Prosecution Witness in Yates Trial Assailed
Carol Christian, Houston Chronicle- 4/30/2002

Defenders of convicted capital murderer Andrea Pia Yates say recent comments from the prosecution's star witness suggesting that defense attorneys and their expert witnesses "distort the law" are inappropriate. Dr. Park Dietz, the California psychiatrist who testified that Yates was legally sane when she drowned her five children in June, was the subject of an April 23 article in the New York Times in which he discussed his role in the Yates case and his views on forensic psychiatry -- the application of psychiatry to matters of law. In the Times article, Dietz said it was difficult to set aside the compassion he felt for Yates and remain objective. "It would have been the easier course of action to distort the law a little, ignore the evidence a little and pretend that she didn't know what she did was wrong," Dietz said in the article.
    Dietz -- who has testified or consulted about such high-profile defendants as Milwaukee serial killer Jeffrey Dahmer, would-be presidential assassin John Hinckley and Unabomber Theodore Kaczynski -- also said the proper role of a forensic psychiatrist is to seek the truth, not to help any party in the case. "That's my core philsophical difference with both clinical psychiatry and the defense bar," he told the Times. "And it's one of the reasons that I appear mostly for the prosecution."
    Yates' lawyer, George Parnham, said Dietz's remarks were a "slam" against the defense lawyers and their expert witnesses. "Quite honestly, I'm rather astounded that Dr. Dietz would make these statements in light of the fact that he testified during our case about the existence of a nonexistent episode of Law & Order," Parnham said. He referred to Dietz's testimony that before Yates killed her children, she had watched an episode of the television drama Law & Order in which a woman drowned her children in the bathtub and was later judged to be insane. There was no such episode.
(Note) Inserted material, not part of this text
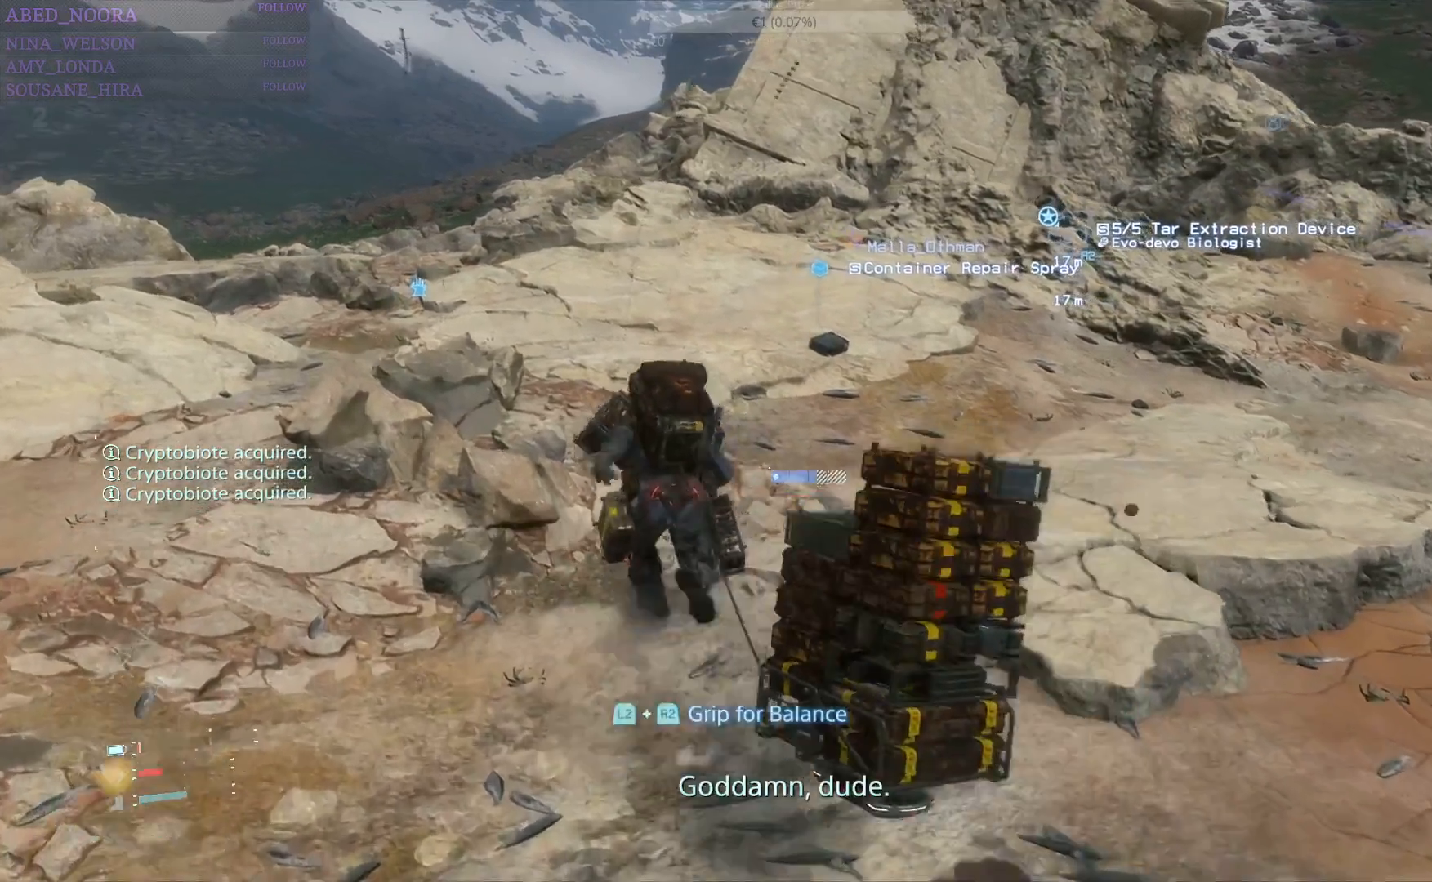
{"buttons": ["L2", "R2"], "left_stick": "up", "right_stick": "center", "events": [[383, "L2", "down"], [400, "R2", "down"]]}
When this was brought to Dietz's attention, he sent a letter to prosecutors Joe Owmby and Kaylynn Williford stating that he had confused other episodes and other actual cases of infanticide.
    Dietz is a technical adviser to the show as well as Law & Order Criminal Intent and has seen nearly 300 episodes of the two programs, he said. Parnham has said Dietz's inaccurate testimony about Law & Order could be the basis of an appeal of Yates' conviction. In the Times article, Dietz said he won't accept a case unless he has access to all information. "Prosecutors never have a problem with that, because their goal is to seek truth and justice, and all the data are important in that quest," he said in the question-and-answer interview.
    Dr. Lucy Puryear, a Houston psychiatrist who testified for the defense at Yates' trial, pointed out that the defense was not allowed copies of various documents, including the police offense report. Parnham was permitted to read the report but could not photocopy it and had to write notes about it based on what he could remember, Puryear told the Chronicle. "I was at a real disadvantage," she said.
    Puryear, former director of the Baylor Psychiatry Clinic at Baylor College of Medicine, also took issue with Dietz's remarks that mental health professionals tend to ask leading questions and videotape only part of their interviews, as was the case with Yates. In the Times article, Dietz said he saw some "shocking examples of leading questions" in interviews videotaped by the defense. Puryear told the Chronicle that Dietz also asked Yates leading questions. "It's almost impossible not to," she said, "particularly if you're interviewing someone with a mental illness. ... You try and help them express what they are thinking."
    In Dietz's eight hours of taped interviews with Yates, there were many instances where the material supported the defense view that she was insane, said Puryear, who specializes in women's psychiatric problems related to childbirth. "He edited it and showed the jury portions that supported his testimony," she said. In contrast, Puryear said, she interviewed Yates for an hour or two, began taping and showed the entire unedited tape in court.
    In the Times article, Dietz said he thought he would have considered Yates insane in a state where the legal test is whether she "emotionally appreciated the wrongfulness" of her actions. "And I certainly would have found her insane in a jurisdiction with the Durham rule that a defendant is insane if the crime is a product of a mental disease," he said. Puryear said the differing standards bring up basic questions: What is knowing? What is wrong? "What he means by `emotionally appreciated the wrongfulness' -- that is splitting hairs," she said. "It doesn't make any sense to have that kind of standard."
    Dietz, however, told the Chronicle that laws are supposed to reflect popular opinion. "Foolish or not, (legislators) are free to pass laws reflecting the views of people in a particular state or country," said Dietz, who has a doctorate in sociology as well as an M.D. and a master's degree in public health. "Respecting that diversity of laws is essential to functioning in the court system."
    Puryear also said she was troubled by Dietz's statement that the prosecution seeks truth and justice whereas defense attorneys and clinical psychiatrists want to help the defendant. "I think that's an unfair and biased approach to a case like this because if you are presuming the prosecution is the side that's right and the defense is the side that's biased, your testimony is going to be as prejudicial as he's claiming the defense testimony is," she said. "To make a statement that the prosecution is seeking truth and justice is somewhat scandalous," she said. Dietz told the Chronicle he was not arguing that prosecutors are good and defense lawyers are bad but that they are part of the U.S. legal system that imposes different duties on the two sides.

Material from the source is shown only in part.